Aside from the tech giants, established corporations have achieved success without ever depending on their ability to write (good, user-centered) software fast and efficiently. And even seemingly very technologically competent and customer-centric organizations such as Sony, Blackberry, and Nokia have failed in good part due to poor delivery of digital products. They did deliver products, but not ones that met the user experience demanded by the market.
Enters the Digital Transformation (DX), which includes everything from “going paperless” to applying machine learning in real time to predict outcomes from semi-structured data. It is hard to find a large organization that isn’t discussing directly or indirectly their digital strategy, using loosely defined terms like UX, AI, and Agile.
I’m not going to rehash here the many tips and roadmaps created by the likes of CIO magazines and McKinsey & Company respectively. Rather, I’m going to be more prescriptive and propose a simple approach to begin a DX, one that is infused from the start with the inevitability of having re-organizational changes down the road. To make the name memorable, I found the word SILK to be appropriate. Here are the four steps of the approach:
- Setup a VC Model
- Identify problems worth solving
- Launch to production early
- Kill the dogs, and accelerate the stars
The main driver behind this approach is the realization that building digital products (whether data science is involved or not) is filled with uncertainties, but also very rich in opportunities to capture savings, generate revenue, and be better corporate citizens for the environment.
1. Setup the VC Model
Create a new container organization setup like an internal Venture Capitalist. The Venture Capitalist model is very simple to understand, but sometimes not totally obvious to implement. The fundamental idea is to set aside funds to finance the operation of a series of small product teams (each with their own Product Manager) and establish a cross-function board accountable for the deployment of the funds and stage gate reviews. It is important that the board be composed of senior leaders who represent the business, and who have a vested interest in seeing both the “funded ideas” and the affected businesses succeed. It is also important that the board be ready to take calculated risks.
1.1 Warning: do not replicate your existing organization in software
“organizations which design systems … are constrained to produce designs which are copies of the communication structures of these organizations.” - M. Conway
A strong motivation for creating small independent teams that are unconstrained from the existing organization is that they will be free to find inefficiencies of the current organization. For instance, imagine if Uber had been developed by an incumbent taxi company. A most likely feature would have been a way to call dispatch, because the head of dispatch wanted to have those features in the app. Parts of your organization will necessarily have to change and evolve, and setting up a VC model protects the product lines from the old habits of the organization.
1.2 Maintain a fluid team structure
It may be tempting to create the ideal centralized or decentralized org chart from the start of the DX, but since you do not know ahead of time which ideas will succeed and by how much, it is better to delay this rigidity for as long as possible. In the same vein, it is important to be agile and capable of quickly scaling up and down teams. For this reason, a healthy mix of employees, contractors and consultants will be more efficient and adaptive in both the short and long run.
2. Identify problems worth solving
To mitigate the risks of failures, I recommend narrowing the scope of the teams at the on-set. This gives the team a clearer direction, and allows for a simpler set of metrics to evaluate the progress. For skunkworks type products, I recommend strong guidelines limiting burn rate, and have clearly defined stage gates to avoid digging a bottomless pit.

* * * * *

- _Brief_: From the piece on digital transformation, repeat word for word the passage that begins at "2. Identify problems" and stops after "a bottomless pit.". The material after this text plays no part in what is asked here.

- _Data provided_:
* * * * *

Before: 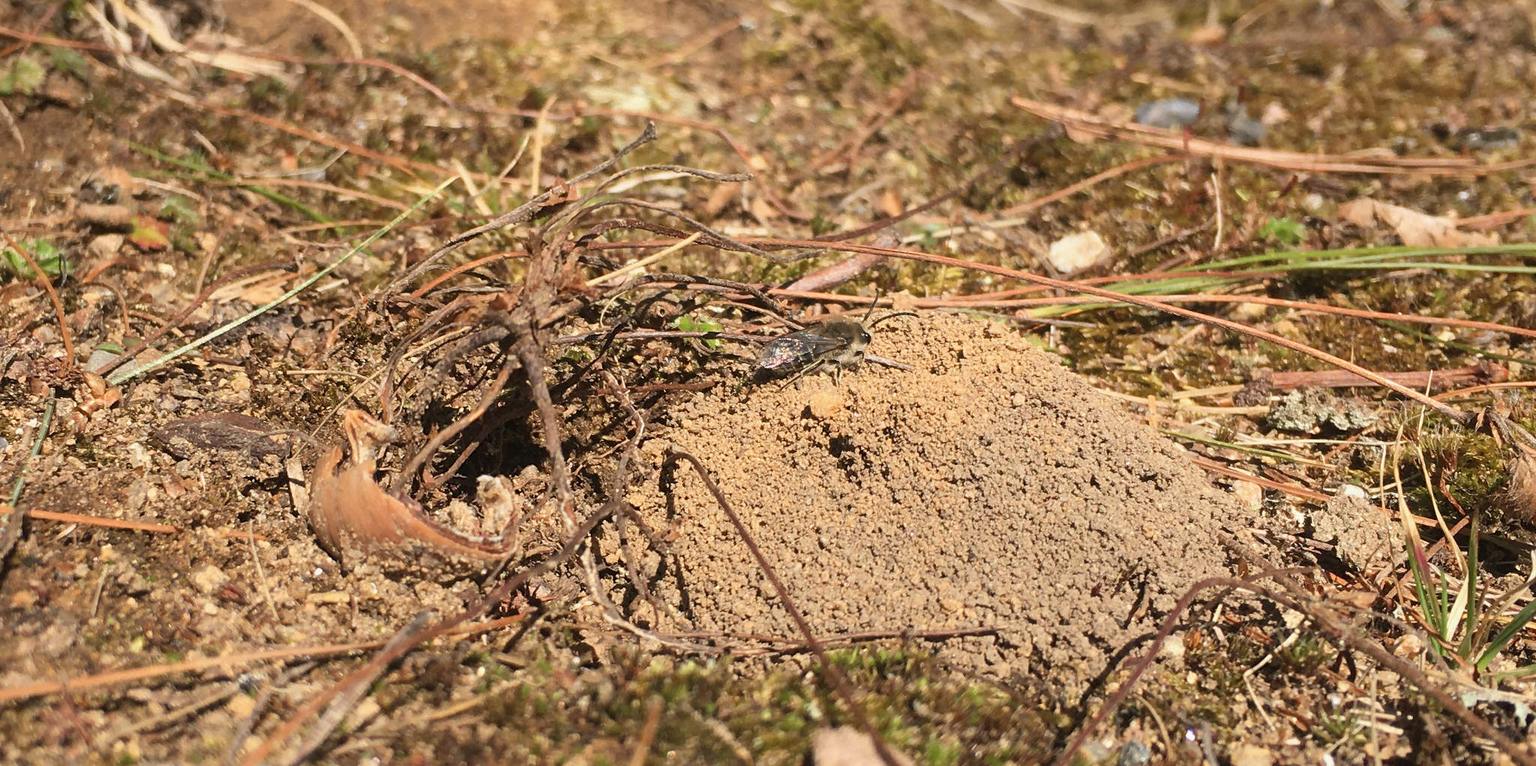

* * * * *

- _Solution_:
2. Identify problems worth solving
To mitigate the risks of failures, I recommend narrowing the scope of the teams at the on-set. This gives the team a clearer direction, and allows for a simpler set of metrics to evaluate the progress. For skunkworks type products, I recommend strong guidelines limiting burn rate, and have clearly defined stage gates to avoid digging a bottomless pit.